*Texte fourni*
....................

Les oeuvres exposées ont en commun leur caractère abstrait, «avec une relation au biologique et à l'organique», commente Manuel Abendroth qui rappelle que de nombreux algorithmes sont dérivés de «cette tentative mathématique de décrire un phénomène biologique». Le Brésilien Dimitre Lima présente, au sous-sol, d'étranges topographies crépitantes. Les images captées par une webcam sont transformées en relief, lignes de niveaux elles-mêmes traduites en sons. Golan Levin invite le spectateur à tracer des lignes avec sa souris, fils qui échappent à son contrôle, s'entortillent, se désagrègent en temps réel et en musique. Dans son installation Floo, les mouvements de souris déclenchent la croissance et la dispersion de spirales filamenteuses, dont le comportement fait apparaître des drones stridents.

La scène Processing fédère des créateurs issus de la culture «do it yourself» plutôt que des écoles d'art, comme Elout de Kok, grandi avec les premiers jeux vidéo, influencé par la scène démo (repère des programmeurs purs et durs), plus habitué des dancefloors que des galeries. Tout comme l'Autrichienne Lia alias 'tinylittleelements', en performance live ce vendredi soir au MediaRuimte avec le collectif Akuvido et le label nexsound.

'J'évolue dans une zone frontalière entre l'art, le design et la culture populaire, estime Marius Watz, commissaire d'une exposition Generator.x sur l'art génératif en Norvège qui vient de s'achever in situ mais se poursuit en ligne sous forme de blog. L'art génératif est le bâtard de l'art abstrait des années 60, un retour à l'art rétinien qui se traduit par un certain formalisme esthétique, un système visuel abstrait généré par des lignes de code.' Où le logiciel fait office de matériau. Des logiciels développés par les artistes qui n'hésitent pas à mettre la main dans le cambouis. 'Si on veut agir sur le monde, on doit agir sur les logiciels, essayer de traduire ce qu'on a en tête en passant par le code.' Dans les


systèmes qu'il programme, Marius Watz préserve une part d'aléatoire, séduit par le caractère imprévisible de ses créations, entre le mécanique et l'organique : «La machine peut créer des choses horribles, mais aussi des visuels merveilleux qu'on n'aurait jamais pensé à faire.» L'artiste admet rechercher une sorte d'«hédonisme visuel», ce qui ne l'empêche pas de développer parallèlement un travail plus conceptuel (comme Universal Digest Machine qui tente de répondre à la question «le web : c'est grand comment ?»

«Maturation». La joliesse de ces oeuvres qui impressionnent et flattent l'oeil leur vaut souvent le reproche d'être simplement décoratives, sans profondeur ni portée critique. «Cette forme d'art est en phase de maturation, tempère Manuel Abendroth. Alors que les technologies sont de plus en plus intégrées dans notre environnement, se crée progressivement un nouveau contexte d'où vont émerger de vraies positions artistiques, philosophiques ou sociologiques.»

Les plus jeunes n'ont pas ce genre d'hésitation, se chamaillant pour tester l'installation interactive de LAB[au] place Sainte-Catherine. Pas besoin pour eux de savoir que cette pièce, Point, Ligne, Surface, est un hommage au Broadway Boogie-Woogie de Mondrian. Juché sur la pointe des pieds pour accéder à l'écran, un garçonnet saisit avec le stylet les points, lignes et surfaces en RGB (les couleurs de l'écran d'ordinateur) auxquels sont associés des sons spatialisés, les balance frénétiquement sur l'écran, créant sur le sol, autour de lui, un tableau mondrianesque sautillant sous l'oeil fier de son père.

....................

*Jeu d'entrées*
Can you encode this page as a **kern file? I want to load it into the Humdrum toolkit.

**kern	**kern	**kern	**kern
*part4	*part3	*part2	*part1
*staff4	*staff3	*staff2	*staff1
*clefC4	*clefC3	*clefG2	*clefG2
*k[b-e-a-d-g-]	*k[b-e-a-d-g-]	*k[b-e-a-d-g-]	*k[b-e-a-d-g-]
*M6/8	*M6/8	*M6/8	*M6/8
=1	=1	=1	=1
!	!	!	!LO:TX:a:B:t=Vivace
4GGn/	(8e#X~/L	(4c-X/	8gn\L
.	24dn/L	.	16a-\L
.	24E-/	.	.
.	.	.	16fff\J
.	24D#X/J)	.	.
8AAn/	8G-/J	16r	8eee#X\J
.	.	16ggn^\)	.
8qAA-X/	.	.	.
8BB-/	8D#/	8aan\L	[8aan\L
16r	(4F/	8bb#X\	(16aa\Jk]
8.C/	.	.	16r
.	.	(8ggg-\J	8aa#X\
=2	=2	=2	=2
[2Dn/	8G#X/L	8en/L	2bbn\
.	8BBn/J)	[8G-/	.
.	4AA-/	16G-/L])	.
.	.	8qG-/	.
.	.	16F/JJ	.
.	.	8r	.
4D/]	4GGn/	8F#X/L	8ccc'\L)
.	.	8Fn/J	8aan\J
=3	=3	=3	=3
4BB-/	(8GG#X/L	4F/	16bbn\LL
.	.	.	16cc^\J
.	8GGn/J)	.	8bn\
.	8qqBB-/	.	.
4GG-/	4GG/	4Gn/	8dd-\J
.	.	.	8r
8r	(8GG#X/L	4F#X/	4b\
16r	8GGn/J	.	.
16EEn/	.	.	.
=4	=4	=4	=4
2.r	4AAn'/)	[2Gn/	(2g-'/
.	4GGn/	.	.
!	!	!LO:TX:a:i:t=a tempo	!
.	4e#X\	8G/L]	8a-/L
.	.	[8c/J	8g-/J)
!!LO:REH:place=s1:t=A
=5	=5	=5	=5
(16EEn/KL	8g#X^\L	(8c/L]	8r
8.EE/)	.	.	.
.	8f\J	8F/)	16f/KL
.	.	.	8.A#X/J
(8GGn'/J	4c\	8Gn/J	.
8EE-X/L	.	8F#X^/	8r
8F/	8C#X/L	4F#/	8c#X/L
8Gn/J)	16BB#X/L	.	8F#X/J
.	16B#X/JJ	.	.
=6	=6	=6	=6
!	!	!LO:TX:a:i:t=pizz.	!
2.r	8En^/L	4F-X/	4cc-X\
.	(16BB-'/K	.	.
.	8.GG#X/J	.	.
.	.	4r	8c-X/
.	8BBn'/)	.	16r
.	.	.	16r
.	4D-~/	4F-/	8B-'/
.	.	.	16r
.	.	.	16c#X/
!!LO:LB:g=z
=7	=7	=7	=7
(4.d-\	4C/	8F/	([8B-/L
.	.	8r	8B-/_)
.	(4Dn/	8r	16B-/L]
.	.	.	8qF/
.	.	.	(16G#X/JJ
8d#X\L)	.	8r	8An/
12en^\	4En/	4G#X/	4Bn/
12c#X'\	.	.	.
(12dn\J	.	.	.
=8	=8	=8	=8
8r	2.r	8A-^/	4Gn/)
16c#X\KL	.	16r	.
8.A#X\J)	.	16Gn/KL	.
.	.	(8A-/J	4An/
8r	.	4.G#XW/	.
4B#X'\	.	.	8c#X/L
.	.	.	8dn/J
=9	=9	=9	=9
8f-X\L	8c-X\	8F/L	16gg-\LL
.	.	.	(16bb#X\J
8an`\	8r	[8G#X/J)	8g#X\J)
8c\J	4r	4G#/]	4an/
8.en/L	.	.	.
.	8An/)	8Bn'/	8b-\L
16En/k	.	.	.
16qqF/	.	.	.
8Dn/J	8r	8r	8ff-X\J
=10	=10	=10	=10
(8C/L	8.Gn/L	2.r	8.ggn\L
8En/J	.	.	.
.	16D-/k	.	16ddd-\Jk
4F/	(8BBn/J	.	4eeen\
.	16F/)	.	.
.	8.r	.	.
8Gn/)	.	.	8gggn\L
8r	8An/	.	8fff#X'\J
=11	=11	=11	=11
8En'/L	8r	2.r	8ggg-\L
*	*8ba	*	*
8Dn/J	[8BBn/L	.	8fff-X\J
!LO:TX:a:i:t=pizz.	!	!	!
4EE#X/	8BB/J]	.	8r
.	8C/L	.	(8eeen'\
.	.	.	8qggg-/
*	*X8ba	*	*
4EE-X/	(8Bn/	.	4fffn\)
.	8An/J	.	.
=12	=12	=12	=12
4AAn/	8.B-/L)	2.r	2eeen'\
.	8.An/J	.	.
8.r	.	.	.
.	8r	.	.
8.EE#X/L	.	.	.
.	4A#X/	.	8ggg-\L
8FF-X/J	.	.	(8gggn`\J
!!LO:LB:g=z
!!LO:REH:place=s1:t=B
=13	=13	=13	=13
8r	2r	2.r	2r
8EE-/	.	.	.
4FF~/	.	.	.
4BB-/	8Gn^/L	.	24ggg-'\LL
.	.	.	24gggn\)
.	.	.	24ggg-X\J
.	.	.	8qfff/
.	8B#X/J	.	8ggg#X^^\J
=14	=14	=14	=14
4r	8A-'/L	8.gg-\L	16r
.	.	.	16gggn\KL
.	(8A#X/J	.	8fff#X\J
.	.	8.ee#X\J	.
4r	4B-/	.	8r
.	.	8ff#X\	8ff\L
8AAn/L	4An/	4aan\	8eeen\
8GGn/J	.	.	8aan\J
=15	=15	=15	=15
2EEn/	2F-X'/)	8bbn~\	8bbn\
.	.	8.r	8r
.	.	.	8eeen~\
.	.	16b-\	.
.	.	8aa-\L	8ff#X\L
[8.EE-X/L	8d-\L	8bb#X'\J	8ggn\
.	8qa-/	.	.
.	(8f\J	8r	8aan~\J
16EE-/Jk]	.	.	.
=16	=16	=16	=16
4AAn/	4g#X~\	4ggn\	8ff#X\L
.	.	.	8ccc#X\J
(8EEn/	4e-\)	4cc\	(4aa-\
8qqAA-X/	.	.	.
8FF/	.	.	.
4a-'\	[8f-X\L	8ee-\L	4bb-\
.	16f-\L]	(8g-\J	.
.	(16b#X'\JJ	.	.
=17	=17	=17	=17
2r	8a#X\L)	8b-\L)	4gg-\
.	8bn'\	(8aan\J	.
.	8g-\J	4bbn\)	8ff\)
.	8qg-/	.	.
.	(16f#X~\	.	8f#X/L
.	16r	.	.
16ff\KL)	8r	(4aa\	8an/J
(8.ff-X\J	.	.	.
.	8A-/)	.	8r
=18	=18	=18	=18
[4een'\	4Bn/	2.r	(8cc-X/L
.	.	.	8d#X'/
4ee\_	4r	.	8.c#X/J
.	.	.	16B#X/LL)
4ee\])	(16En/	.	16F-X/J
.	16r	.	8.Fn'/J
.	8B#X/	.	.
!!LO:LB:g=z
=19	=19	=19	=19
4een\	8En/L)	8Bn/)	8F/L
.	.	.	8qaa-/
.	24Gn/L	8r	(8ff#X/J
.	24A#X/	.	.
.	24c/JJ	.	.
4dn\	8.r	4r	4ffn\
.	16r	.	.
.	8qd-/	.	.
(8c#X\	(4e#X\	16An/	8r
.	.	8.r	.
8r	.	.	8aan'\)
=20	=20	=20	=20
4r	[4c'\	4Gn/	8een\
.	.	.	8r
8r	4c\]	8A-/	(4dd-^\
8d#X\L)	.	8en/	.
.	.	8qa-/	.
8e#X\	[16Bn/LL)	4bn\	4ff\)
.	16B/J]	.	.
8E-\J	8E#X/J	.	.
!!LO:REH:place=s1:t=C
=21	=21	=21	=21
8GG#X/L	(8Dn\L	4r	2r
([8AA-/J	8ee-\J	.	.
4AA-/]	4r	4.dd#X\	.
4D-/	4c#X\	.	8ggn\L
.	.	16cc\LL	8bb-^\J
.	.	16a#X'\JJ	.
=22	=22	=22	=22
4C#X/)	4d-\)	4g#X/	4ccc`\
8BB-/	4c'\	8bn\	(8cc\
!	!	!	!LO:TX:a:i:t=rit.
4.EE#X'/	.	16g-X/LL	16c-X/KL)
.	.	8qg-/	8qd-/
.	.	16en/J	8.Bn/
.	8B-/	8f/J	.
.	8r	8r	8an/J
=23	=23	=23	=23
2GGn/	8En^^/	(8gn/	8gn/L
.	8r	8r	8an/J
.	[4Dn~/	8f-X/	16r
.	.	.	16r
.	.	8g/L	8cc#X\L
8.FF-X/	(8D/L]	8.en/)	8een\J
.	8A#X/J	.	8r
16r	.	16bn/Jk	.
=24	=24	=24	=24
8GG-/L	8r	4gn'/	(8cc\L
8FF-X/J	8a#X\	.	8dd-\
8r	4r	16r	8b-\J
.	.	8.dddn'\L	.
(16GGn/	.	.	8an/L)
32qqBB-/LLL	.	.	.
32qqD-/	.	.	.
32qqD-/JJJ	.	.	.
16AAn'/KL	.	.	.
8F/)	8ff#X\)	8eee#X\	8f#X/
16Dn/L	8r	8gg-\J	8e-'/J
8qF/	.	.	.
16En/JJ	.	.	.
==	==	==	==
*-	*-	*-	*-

....................

*Consignes*
1. Recopiez fidèlement le passage du texte sur l'art génératif qui s'étend de "Les plus jeunes" jusqu'à "de son père.".
2. Relevez tous les titres d'œuvres mentionnés dans le texte sur l'art génératif.

*Réponses par consigne*
1.
Les plus jeunes n'ont pas ce genre d'hésitation, se chamaillant pour tester l'installation interactive de LAB[au] place Sainte-Catherine. Pas besoin pour eux de savoir que cette pièce, Point, Ligne, Surface, est un hommage au Broadway Boogie-Woogie de Mondrian. Juché sur la pointe des pieds pour accéder à l'écran, un garçonnet saisit avec le stylet les points, lignes et surfaces en RGB (les couleurs de l'écran d'ordinateur) auxquels sont associés des sons spatialisés, les balance frénétiquement sur l'écran, créant sur le sol, autour de lui, un tableau mondrianesque sautillant sous l'oeil fier de son père.

2.
Floo
Universal Digest Machine
Point, Ligne, Surface
Broadway Boogie-Woogie